(PROBLEM): Copy every line of the listing below word for word, keeping each line in its original order.

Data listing
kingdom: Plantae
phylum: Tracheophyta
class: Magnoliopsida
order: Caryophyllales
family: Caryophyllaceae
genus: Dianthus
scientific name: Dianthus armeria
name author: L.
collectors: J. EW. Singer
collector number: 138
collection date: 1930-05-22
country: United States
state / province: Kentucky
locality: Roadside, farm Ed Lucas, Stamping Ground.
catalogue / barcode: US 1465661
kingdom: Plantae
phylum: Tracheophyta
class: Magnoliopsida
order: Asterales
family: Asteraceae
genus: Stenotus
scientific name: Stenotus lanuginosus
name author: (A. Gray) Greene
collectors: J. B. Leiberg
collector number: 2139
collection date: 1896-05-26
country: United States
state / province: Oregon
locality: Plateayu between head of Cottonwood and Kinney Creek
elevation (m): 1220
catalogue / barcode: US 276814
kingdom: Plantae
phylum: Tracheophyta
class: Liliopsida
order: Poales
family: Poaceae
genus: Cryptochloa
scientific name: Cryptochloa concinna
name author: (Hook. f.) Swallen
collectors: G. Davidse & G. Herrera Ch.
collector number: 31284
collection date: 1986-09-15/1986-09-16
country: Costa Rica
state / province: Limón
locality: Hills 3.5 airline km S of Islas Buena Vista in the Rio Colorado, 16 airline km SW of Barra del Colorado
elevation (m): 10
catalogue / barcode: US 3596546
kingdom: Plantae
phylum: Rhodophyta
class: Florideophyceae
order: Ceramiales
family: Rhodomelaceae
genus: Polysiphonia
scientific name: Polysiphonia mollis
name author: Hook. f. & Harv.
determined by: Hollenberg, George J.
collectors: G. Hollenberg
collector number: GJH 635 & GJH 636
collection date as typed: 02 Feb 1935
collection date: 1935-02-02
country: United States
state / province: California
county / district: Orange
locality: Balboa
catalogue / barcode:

(RESPONSE):
kingdom: Plantae
phylum: Tracheophyta
class: Magnoliopsida
order: Caryophyllales
family: Caryophyllaceae
genus: Dianthus
scientific name: Dianthus armeria
name author: L.
collectors: J. EW. Singer
collector number: 138
collection date: 1930-05-22
country: United States
state / province: Kentucky
locality: Roadside, farm Ed Lucas, Stamping Ground.
catalogue / barcode: US 1465661
kingdom: Plantae
phylum: Tracheophyta
class: Magnoliopsida
order: Asterales
family: Asteraceae
genus: Stenotus
scientific name: Stenotus lanuginosus
name author: (A. Gray) Greene
collectors: J. B. Leiberg
collector number: 2139
collection date: 1896-05-26
country: United States
state / province: Oregon
locality: Plateayu between head of Cottonwood and Kinney Creek
elevation (m): 1220
catalogue / barcode: US 276814
kingdom: Plantae
phylum: Tracheophyta
class: Liliopsida
order: Poales
family: Poaceae
genus: Cryptochloa
scientific name: Cryptochloa concinna
name author: (Hook. f.) Swallen
collectors: G. Davidse & G. Herrera Ch.
collector number: 31284
collection date: 1986-09-15/1986-09-16
country: Costa Rica
state / province: Limón
locality: Hills 3.5 airline km S of Islas Buena Vista in the Rio Colorado, 16 airline km SW of Barra del Colorado
elevation (m): 10
catalogue / barcode: US 3596546
kingdom: Plantae
phylum: Rhodophyta
class: Florideophyceae
order: Ceramiales
family: Rhodomelaceae
genus: Polysiphonia
scientific name: Polysiphonia mollis
name author: Hook. f. & Harv.
determined by: Hollenberg, George J.
collectors: G. Hollenberg
collector number: GJH 635 & GJH 636
collection date as typed: 02 Feb 1935
collection date: 1935-02-02
country: United States
state / province: California
county / district: Orange
locality: Balboa
catalogue / barcode:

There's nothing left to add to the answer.